The problem: Write the next part of the bug thread below on ramfs and tmpfs memory use, picking up right after its final line.

Given passage:
..............................

When I unmount the filesystem all the pages are moved from the unevictable list back to the free list but the system can kill just about every process before in an attempt to reclaim memory.

<after unmounting ramfs filesystem pages are removed from unevictable & freed>
active_anon:3549 inactive_anon:10305 isolated_anon:0
active_file:1279 inactive_file:4873 isolated_file:0
unevictable:0 dirty:10 writeback:0 unstable:0
free:893840 slab_reclaimable:1648 slab_unreclaimable:22334

The bottom line is I dont think we can support using either ramfs or tmpfs with no swap space and over-committing memory with those file systems.  In other words dont use the size=4G mount option on a 4GB system and expect it to work correctly if you use everything.


What do you think Jeff???

Larry

Comment 19 Larry Woodman 2011-02-01 22:01:04 UTC

Actually after looking at your dmesg output there is nothing on the unevictable list.  I cant reproduce that behavior, can you?

Larry

Comment 20 Jeff Moyer 2011-02-01 22:25:05 UTC

(In reply to comment #19)
> Actually after looking at your dmesg output there is nothing on the unevictable
> list.  I cant reproduce that behavior, can you?

..............................

Information supplied:
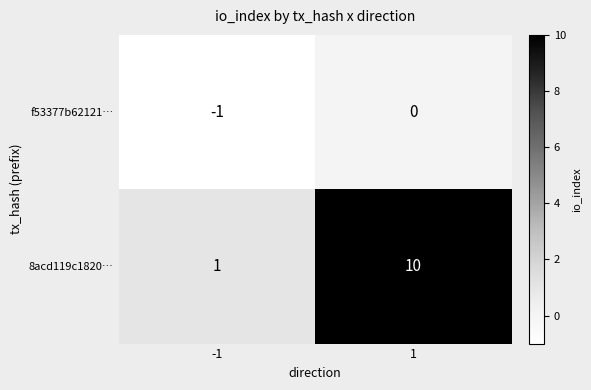

Is it true that 8acd119c1820… equals 16 at 1?

False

..............................

Response:
I'll give it another try tomorrow and update the bug.  Thanks for looking into this, Larry!

Comment 21 Jeff Moyer 2011-02-03 16:51:17 UTC

OK, after talking with Larry, we agree that this is just the result of a misconfiguration.  Don't do that.

Comment 22 Larry Woodman 2011-02-03 16:59:11 UTC

Specifically the ramdisk driver allocates the pages for the ramdisk using alloc_pages and holds them in a private cache forever(until the system reboots).  Since this example overcommits the RAM in 2 ramdisks memory is exhausted and the system OOMkills everything until it finally panics because there is nothing else to OOMkill. 

Bottom line is you cant overcommit RAM using ramdisk, ramfs or tmpfs with no swap space or the system will OOMkill everything until it panics or hangs.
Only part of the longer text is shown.